After spending months at the bottom of every performance table, China funds managed to flip the script and become the best performers in February. But gold and precious metals funds weighed down the table of the worst 10 performers as investors sought out equities amid record market highs in the US and Europe.
Of the roughly 3,200 Morningstar-rated funds available to UK investors only a quarter had a negative February – and of these, only one saw double-digit losses. Joining gold equity funds at the bottom were natural resources and European property.
China funds saw the biggest losses both in 2023 overall and in January this year, but the February gains have helped offset the poor start to the year. The government’s stimulus packages seem to have increased hope in a return to former greatness – but Chinese equities remain at a 20+ year low against broader equities, according to Fairview Investing.

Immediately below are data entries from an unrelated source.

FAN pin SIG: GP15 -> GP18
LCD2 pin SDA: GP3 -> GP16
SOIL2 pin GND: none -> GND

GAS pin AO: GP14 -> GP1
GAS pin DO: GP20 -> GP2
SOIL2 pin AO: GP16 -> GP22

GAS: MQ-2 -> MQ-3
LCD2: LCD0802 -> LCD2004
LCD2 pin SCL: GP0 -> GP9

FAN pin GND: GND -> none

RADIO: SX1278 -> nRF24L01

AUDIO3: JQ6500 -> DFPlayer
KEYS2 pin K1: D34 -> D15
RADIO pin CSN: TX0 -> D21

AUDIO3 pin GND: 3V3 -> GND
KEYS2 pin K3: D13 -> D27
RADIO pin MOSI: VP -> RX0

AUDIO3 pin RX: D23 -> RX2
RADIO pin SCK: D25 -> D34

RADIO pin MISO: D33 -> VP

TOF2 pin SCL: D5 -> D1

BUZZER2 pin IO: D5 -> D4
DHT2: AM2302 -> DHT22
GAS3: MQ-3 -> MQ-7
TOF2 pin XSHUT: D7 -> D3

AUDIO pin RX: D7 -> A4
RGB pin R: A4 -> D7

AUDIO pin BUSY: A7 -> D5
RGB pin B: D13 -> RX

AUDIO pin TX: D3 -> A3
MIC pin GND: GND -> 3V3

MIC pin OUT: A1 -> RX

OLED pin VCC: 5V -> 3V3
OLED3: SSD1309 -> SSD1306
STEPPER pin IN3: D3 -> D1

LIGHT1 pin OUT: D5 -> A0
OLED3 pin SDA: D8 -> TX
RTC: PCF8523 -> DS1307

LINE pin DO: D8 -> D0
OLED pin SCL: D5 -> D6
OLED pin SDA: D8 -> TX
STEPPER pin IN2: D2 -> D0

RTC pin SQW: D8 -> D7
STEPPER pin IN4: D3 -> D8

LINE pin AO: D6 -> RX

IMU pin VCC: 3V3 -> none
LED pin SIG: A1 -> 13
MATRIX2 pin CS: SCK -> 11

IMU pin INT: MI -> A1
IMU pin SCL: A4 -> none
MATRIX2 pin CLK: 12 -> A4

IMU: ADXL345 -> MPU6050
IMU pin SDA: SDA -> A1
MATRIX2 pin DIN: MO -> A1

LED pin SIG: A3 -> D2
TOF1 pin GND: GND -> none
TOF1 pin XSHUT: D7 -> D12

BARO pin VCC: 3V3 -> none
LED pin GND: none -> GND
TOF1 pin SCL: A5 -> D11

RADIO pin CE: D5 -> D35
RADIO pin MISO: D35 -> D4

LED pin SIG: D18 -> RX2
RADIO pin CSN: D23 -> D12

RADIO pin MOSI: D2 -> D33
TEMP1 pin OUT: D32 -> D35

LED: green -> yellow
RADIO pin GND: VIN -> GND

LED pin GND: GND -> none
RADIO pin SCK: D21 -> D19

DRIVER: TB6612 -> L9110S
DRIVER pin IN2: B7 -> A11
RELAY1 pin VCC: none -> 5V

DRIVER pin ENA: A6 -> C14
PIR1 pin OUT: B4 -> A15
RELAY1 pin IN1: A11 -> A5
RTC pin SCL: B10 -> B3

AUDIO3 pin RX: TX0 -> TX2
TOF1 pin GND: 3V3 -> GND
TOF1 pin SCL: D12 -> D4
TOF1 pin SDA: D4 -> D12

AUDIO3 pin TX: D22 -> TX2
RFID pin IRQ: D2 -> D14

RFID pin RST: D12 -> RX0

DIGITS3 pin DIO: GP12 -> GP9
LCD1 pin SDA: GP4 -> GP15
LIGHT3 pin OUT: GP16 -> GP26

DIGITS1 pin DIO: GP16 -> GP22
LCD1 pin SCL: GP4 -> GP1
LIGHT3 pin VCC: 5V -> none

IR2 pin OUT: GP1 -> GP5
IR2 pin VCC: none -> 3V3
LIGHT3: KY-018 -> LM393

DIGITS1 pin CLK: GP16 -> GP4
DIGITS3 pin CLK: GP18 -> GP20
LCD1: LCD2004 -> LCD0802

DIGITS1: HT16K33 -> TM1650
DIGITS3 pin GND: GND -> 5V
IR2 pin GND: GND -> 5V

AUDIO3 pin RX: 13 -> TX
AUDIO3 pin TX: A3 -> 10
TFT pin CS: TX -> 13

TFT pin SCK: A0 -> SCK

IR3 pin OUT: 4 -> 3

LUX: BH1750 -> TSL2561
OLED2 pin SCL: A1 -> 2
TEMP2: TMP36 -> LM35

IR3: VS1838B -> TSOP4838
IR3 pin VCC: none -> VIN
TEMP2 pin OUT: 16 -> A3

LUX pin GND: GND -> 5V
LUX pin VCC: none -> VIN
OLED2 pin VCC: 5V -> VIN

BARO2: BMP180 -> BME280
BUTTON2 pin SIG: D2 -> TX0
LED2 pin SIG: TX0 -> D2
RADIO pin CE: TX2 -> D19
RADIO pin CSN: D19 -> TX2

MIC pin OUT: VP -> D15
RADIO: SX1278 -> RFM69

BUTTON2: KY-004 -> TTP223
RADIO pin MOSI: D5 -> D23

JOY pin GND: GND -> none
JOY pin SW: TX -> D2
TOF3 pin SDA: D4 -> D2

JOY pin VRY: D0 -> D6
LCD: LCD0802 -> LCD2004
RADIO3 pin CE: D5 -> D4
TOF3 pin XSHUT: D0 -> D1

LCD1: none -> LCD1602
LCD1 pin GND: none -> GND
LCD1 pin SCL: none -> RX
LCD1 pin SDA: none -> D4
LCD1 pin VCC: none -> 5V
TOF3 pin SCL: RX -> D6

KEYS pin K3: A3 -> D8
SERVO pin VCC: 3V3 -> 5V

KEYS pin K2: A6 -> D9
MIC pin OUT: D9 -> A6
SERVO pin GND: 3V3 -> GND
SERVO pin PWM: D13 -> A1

Ben Yearsley, director at Fairview, comments: “It was an all-round fairly positive month. Many markets hit all-time highs, notably the Nikkei after 34 years, but also the S&P and Nasdaq again. With 14 all-time highs already for 2024, the S&P 500 is setting the early running driven by the Magnificent Seven. However, even China came to the party last month after more stimulus.”
Best Performing Funds in February
The best performing fund in February was Matthews China Small Companies, gaining 14% to partly offset the 12% January loss. On an annualised basis, the fund is still down 16% over the past three years, but over 10 years, the fund has gained an average of 8% yearly.
While all the funds in the list had double-digit growth in February, four of the eight China funds featured are still down on the year. Redwheel China Equity, which grew 13% in February, and Guinness China A Share, up 13% in February, are down 7% and 3%, respectively this year.
The list features two funds outside of the China equity category, too. The second-best performer in February was US large-cap fund GQG Partners US Equity – up 14% last month and 20% so far this year.
And yet again, we are talking about Nikko AM ARK Disruptive Innovation, the best performing fund of 2023, which fell to the bottom 10 in January. The fund is now back in the top 10 list after the Nasdaq highs.
Worst Performing Funds in February
The gold price has remained fairly steady at $2,052 an ounce at the end of the month compared to $2,057 in January. This did not help funds that hold gold stocks, though. As my colleague Fernando Luque wrote at the end of last year, precious metals mining are facing valuation challenges.
He writes: “The low return can be attributed to the capital-intensive nature of the mining industry, which is triggered by challenges in managing cost structures and exploration costs due to the scarce availability of these metals. In addition, risks of volatile commodity prices, geopolitical issues, and regulatory ecosystems further impact profit margins.”
The worst performer was ES Baker Steel Gold & Precious Metals, down 11%. The highest-rated fund among the bottom 10 was Gold-rated WS Ruffer Gold, which was down 7%.
Beyond the precious metals and natural resources categories, the worst performers also featured indirect property in Europe: Cohen & Steers European Real Estate and Premier Miton Pan European Property were down 7% and 6%, respectively.
Yearsley comments that the poor performance from property funds could be due to a change in outlook for interest rates, which may not fall as fast as the market was expecting. He adds: “The writing for physical property funds has been on the wall for many years and with the FCA too timid to make any kind of judgement on the sector it’s been left to fund managers to kill the sector.”